Nathan, meanwhile, is experiencing spring fever like I’ve never seen a child experience spring fever. My two older kids have always really liked school, and seem to stay motivated until the end. But this child. … hmmm … He just wants to head to the beach every single day. Since about May 1. Poor dude. But he’s almost done, too. We remind him of the countdown every day.
Summer, oh summer – We can’t wait to see you next week!
P.S. I also think we must be the LAST district out for summer???
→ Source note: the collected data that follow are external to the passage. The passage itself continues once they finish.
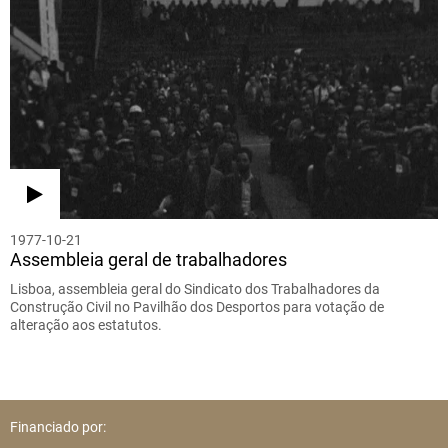
1977-10-21
Assembleia geral de trabalhadores
Lisboa, assembleia geral do Sindicato dos Trabalhadores da
Construção Civil no Pavilhão dos Desportos para votação de
alteração aos estatutos.
Financiado por:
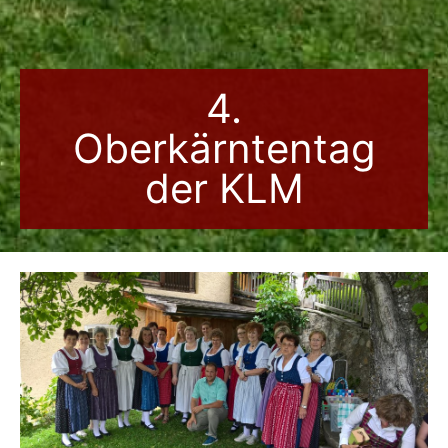
4.
Oberkärntentag
der KLM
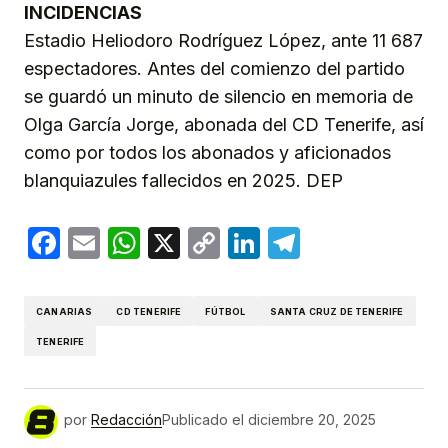
INCIDENCIAS
Estadio Heliodoro Rodríguez López, ante 11 687
espectadores. Antes del comienzo del partido
se guardó un minuto de silencio en memoria de
Olga García Jorge, abonada del CD Tenerife, así
como por todos los abonados y aficionados
blanquiazules fallecidos en 2025. DEP
Facebook
Email
WhatsApp
X
Copy
LinkedIn
Telegram
Link
CANARIAS
CD TENERIFE
FÚTBOL
SANTA CRUZ DE TENERIFE
TENERIFE
por
Redacción
Publicado el
diciembre 20, 2025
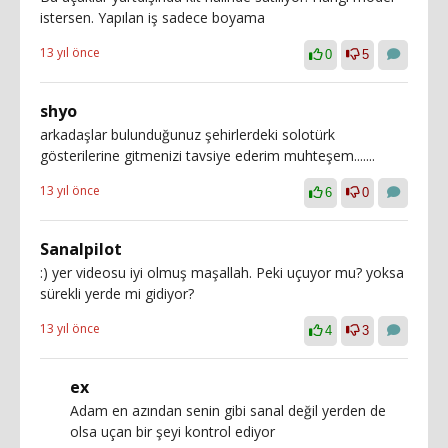
istersen. Yapılan iş sadece boyama
13 yıl önce
0
5
shyo
arkadaşlar bulunduğunuz şehirlerdeki solotürk
gösterilerine gitmenizi tavsiye ederim muhteşem.......
13 yıl önce
6
0
Sanalpilot
:) yer videosu iyi olmuş maşallah. Peki uçuyor mu? yoksa
sürekli yerde mi gidiyor?
13 yıl önce
4
3
ex
Adam en azından senin gibi sanal değil yerden de
olsa uçan bir şeyi kontrol ediyor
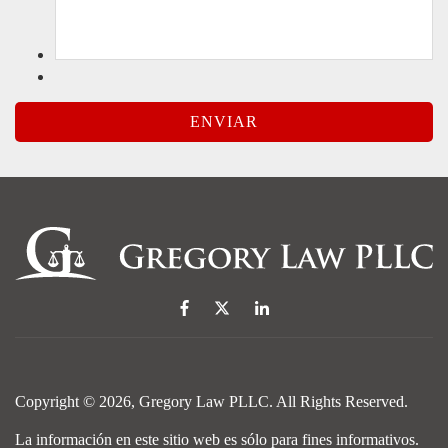
Copyright © 2026,
Gregory Law PLLC
. All Rights Reserved.
La información en este sitio web es sólo para fines informativos.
Okay, another busy, successful week just ended for the kids: We had Senior Awards Night in the high school gym one evening; Ricky had his senior dinner-dance cruise another evening; Nate brought home all his art projects; and the kids have had various late-starts and strange finals-taking schedules, so we’re coordinating rides around here like a well-run taxi service. There are a few more things left (graduation practice, Nate’s class going on a group field trip, Rene’s “fiesta” at school, 6th grade clap-out, 6th grade promotion, graduation, Grad Night, and a family party for Ricky — all being planned in the midst of Father’s Day and an 8-day roadtrip that I’m planning like a Lewis and Clark explorer), but then we’re done!
This is definitely the busiest spring I’ve ever had as a parent! Good thing it’s not always like this.
But — who knows — I’ll probably look back on it and think it’s shame it’s not always like this. …
So, … April.
What a terrible month.
April was like some terrible houseguest, showing up all gloomy, staying much too long. She drained our bank accounts, broke our computer, blew up one engine of one car, which led to a craziness of driving schedules for five people so we could share cars and drive everyone where they needed to go. She brought despair over colleges, panic over college costs, worry about the future college careers of our next two kids. She crashed our hard drive, broke our garbage disposal, and then FINALLY – in a sweep of relief one weekend – left.
May is better.
She’s a better houseguest. She’s quiet, polite and letting us get our lives back together.
May can stay for awhile.
(… at least for another 2-1/2 weeks.)